Our successes and lessons learned building the PCDC enable our team to contribute to the CCDH project in multiple areas. The project focuses on five key areas: community development, data model harmonization, ontology and terminology ecosystem, software tools and data quality, and program management. Our team co-leads two of these five key workstreams: Community Development and Data Model Harmonization.
The Community Development Workstream is crucial for assessing the current state of cancer data systems and needs of researchers as the CCDH works to facilitate an interoperable ecosystem. To develop a deeper understanding of the existing cancer data landscape and identify opportunities for improvement, this team is conducting focus group interviews with representatives from core US cancer data repositories and commons to gather specifications and requirements that will inform the development of the Center’s resources. Later in the project, this group will liaise between the CCDH team and the project stakeholders by providing training, help desk services, and ongoing project support once the Center has launched.
The Data Model Harmonization Workstream, co-led by Brian Furner, will make it possible for the CCDH to bring disparate data across various data commons (e.g., the Genomic Data Commons, the Human Tumor Atlas Network, the Imaging Data Commons, the Proteomics Data Commons, the Integrated Canine Data Commons, etc.) together under a standardized, interoperable data model. This team works closely with the Tools and Data Quality Workstream to plan, develop and implement tools to align the data models of the various commons. This work is critical to create a global data ecosystem that aligns the diverse perspectives of project stakeholders. The data model harmonization group will also lead testing of the harmonized model among the groups.
University of Chicago
Oregon State University
Oregon Health and Sciences University
Johns Hopkins University
University of North Carolina
PCDC CCDH Team
Community Development Workstream: The PCDC team is working with CCDH leadership and project managers on the content and design for the CCDH website, which will provide information, resources, and support for cancer data nodes and researchers.

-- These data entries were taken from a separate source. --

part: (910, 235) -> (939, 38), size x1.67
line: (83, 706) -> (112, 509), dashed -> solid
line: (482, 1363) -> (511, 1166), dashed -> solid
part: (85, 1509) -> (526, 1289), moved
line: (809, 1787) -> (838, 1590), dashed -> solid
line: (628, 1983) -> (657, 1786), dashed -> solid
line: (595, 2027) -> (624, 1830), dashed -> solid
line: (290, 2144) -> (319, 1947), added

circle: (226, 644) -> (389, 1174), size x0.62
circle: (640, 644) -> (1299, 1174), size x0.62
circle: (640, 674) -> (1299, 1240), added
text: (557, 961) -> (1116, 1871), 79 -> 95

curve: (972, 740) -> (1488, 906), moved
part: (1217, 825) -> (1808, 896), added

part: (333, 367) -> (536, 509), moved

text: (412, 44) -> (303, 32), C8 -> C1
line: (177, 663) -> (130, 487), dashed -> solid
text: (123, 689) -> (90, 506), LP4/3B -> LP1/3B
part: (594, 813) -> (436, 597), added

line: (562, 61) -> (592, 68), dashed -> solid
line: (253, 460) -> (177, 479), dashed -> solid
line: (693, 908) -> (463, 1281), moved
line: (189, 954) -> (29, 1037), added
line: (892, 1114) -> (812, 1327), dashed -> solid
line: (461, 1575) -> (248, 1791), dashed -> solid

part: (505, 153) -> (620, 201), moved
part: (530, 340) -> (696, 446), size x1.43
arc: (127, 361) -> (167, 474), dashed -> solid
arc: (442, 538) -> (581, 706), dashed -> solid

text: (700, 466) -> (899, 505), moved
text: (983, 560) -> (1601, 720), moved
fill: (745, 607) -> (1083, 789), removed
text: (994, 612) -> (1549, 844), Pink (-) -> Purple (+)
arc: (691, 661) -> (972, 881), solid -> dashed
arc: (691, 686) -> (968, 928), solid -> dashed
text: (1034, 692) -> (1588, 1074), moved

Data Model Harmonization Workstream: The team has documented and aligned data dictionaries for the Genomic Data Commons, Proteomic Data Commons, and Integrated Canine Data Commons and created an Aggregated Data Model (ADM). Work is currently being done to map the ADM to BRIDG.
Community Development Workstream: A first round of interviews with CCDH nodes has been completed with Data Commons Framework (DCF), Human Tumor Atlas Network (HTAN), Integrated Canine Data Commons (ICDC), Imaging Data Commons (IDC), Genomic Data Commons (GDC), and Proteomics Data Commons (PDC).
Data Model Harmonization Workstream: Efforts have been focused on close review of the following Cancer Research Data Commons (CRDC) node data models: GDC, PDC, and ICDC. This work will result in consistently formatted data model artifacts for the CRDC nodes that will facilitate production of the harmonized CRDC-H model, a key deliverable for the first phase of the CCDH contract.